> _Activity list_:
1. List the techniques that the Thiele voting abstract names as being used together with the concavity property to build the algorithm.
2. Rewrite the Thiele voting abstract starting with "This work resolves" and going on through "and AAAI 2018.", substituting "ranged preferences" wherever "interval preferences" occurs.

> _Source extract_:
- - - - -

This work resolves a decade-old open problem concerning the optimal selection of a k-member committee under Thiele voting rules when voters exhibit interval preferences—i.e., each voter approves a contiguous set of candidates. By establishing a concavity theorem for interval families, the authors prove that the optimal Thiele score is concave with respect to committee size. Leveraging this property together with Lagrangian relaxation, total unimodularity, and concave optimization techniques, they devise the first polynomial-time algorithm for this setting. The approach extends to generalized Thiele rules with individual voter weights, thereby enabling efficient exact optimization for all Thiele rules under interval preferences—a challenge explicitly posed in IJCAI 2015 and AAAI 2018.

- - - - -

> _Records provided_:
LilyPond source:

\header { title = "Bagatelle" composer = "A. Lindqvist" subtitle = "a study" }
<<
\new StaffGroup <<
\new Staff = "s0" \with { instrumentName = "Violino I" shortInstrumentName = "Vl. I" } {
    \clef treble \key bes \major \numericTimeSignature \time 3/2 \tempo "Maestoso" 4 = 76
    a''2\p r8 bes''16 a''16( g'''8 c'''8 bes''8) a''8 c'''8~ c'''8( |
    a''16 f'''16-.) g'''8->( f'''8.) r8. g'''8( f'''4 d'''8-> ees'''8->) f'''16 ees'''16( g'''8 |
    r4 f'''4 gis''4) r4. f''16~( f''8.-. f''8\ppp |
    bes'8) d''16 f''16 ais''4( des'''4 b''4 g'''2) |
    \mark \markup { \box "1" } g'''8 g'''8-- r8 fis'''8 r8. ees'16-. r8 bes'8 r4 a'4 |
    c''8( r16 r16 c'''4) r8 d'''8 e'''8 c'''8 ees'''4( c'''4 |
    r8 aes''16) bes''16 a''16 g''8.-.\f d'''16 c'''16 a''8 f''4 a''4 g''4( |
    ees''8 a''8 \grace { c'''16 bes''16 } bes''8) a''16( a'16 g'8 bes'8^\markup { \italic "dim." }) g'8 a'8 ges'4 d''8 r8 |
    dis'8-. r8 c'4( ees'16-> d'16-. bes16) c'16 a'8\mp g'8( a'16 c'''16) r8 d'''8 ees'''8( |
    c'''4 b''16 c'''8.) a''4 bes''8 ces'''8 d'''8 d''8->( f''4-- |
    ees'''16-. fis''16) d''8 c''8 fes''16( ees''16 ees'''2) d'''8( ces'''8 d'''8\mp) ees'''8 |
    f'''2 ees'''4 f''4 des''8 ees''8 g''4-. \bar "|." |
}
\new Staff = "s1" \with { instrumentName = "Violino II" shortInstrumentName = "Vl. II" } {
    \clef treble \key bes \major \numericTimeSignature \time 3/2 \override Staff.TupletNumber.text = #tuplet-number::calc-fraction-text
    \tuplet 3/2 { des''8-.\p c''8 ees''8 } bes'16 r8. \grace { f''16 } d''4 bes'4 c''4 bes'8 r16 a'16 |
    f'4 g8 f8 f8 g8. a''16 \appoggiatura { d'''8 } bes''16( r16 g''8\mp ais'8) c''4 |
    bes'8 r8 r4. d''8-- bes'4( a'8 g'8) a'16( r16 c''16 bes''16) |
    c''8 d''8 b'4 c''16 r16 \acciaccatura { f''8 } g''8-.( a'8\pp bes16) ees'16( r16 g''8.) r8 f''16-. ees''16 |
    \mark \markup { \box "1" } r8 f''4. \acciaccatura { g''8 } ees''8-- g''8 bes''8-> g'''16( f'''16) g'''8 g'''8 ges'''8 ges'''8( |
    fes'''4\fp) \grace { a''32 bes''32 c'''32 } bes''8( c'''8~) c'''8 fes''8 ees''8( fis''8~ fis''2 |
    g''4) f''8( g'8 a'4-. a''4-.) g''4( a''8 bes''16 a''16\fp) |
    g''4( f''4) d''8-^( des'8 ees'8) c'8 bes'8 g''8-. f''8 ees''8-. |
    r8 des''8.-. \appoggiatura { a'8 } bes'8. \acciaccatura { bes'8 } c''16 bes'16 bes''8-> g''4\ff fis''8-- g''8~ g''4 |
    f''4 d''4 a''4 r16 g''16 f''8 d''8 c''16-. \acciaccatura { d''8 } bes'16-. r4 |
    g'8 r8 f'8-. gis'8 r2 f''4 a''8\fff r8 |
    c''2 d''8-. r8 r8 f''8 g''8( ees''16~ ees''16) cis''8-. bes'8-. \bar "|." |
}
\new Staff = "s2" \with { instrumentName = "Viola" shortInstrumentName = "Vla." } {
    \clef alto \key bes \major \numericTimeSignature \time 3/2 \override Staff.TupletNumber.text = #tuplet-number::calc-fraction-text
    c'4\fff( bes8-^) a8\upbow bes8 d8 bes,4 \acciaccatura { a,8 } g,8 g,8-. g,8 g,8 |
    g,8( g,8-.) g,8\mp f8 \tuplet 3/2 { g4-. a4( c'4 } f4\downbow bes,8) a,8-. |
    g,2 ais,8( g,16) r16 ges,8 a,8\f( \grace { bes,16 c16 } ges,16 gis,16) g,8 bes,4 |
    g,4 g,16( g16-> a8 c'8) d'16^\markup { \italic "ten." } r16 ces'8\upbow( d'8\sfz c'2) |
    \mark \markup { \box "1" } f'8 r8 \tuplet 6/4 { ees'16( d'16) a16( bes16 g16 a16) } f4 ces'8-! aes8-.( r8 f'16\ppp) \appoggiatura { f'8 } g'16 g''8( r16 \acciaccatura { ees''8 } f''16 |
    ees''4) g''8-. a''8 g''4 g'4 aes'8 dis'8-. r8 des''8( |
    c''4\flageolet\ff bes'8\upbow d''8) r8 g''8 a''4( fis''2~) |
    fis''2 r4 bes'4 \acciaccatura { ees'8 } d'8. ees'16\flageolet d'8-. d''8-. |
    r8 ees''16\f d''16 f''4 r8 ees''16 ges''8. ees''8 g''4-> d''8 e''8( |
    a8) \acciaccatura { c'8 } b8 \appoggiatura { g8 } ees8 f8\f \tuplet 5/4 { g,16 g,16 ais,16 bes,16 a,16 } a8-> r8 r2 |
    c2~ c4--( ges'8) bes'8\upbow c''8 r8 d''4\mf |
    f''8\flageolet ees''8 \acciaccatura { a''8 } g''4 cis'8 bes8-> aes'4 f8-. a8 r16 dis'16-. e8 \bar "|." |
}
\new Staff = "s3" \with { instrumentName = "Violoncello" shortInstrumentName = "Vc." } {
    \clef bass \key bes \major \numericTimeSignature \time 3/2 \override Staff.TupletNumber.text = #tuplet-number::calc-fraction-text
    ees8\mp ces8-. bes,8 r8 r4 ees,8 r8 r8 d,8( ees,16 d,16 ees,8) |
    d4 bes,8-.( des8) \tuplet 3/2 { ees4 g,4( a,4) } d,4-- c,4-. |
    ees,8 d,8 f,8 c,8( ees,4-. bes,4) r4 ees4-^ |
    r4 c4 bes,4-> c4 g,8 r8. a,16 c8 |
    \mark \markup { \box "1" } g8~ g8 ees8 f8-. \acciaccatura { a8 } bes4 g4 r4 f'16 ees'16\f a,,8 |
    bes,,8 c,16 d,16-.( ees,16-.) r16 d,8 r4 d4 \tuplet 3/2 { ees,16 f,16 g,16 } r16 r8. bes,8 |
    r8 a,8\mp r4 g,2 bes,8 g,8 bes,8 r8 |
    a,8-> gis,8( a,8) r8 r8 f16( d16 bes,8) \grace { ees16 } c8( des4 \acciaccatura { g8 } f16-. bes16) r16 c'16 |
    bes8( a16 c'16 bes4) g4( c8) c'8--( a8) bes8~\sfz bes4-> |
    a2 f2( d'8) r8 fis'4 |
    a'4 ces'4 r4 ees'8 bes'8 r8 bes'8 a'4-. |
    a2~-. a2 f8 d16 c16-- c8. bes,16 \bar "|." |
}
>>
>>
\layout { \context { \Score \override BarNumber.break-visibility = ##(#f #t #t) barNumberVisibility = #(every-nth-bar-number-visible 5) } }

- - - - -

> _Task answers_:
1.
Lagrangian relaxation
Total unimodularity
Concave optimization techniques

2.
This work resolves a decade-old open problem concerning the optimal selection of a k-member committee under Thiele voting rules when voters exhibit ranged preferences—i.e., each voter approves a contiguous set of candidates. By establishing a concavity theorem for interval families, the authors prove that the optimal Thiele score is concave with respect to committee size. Leveraging this property together with Lagrangian relaxation, total unimodularity, and concave optimization techniques, they devise the first polynomial-time algorithm for this setting. The approach extends to generalized Thiele rules with individual voter weights, thereby enabling efficient exact optimization for all Thiele rules under ranged preferences—a challenge explicitly posed in IJCAI 2015 and AAAI 2018.